*Task item*.
Once you find a line containing the word "upper" in the entries below, copy it.

*Dataset records*.
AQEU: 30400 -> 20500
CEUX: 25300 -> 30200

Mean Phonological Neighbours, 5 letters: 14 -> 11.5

* * *

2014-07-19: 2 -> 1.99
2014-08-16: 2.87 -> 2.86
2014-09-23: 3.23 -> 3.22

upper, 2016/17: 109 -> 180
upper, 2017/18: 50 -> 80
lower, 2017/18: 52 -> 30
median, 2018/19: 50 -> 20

*Exercise result*.
upper, 2016/17: 109 -> 180
upper, 2017/18: 50 -> 80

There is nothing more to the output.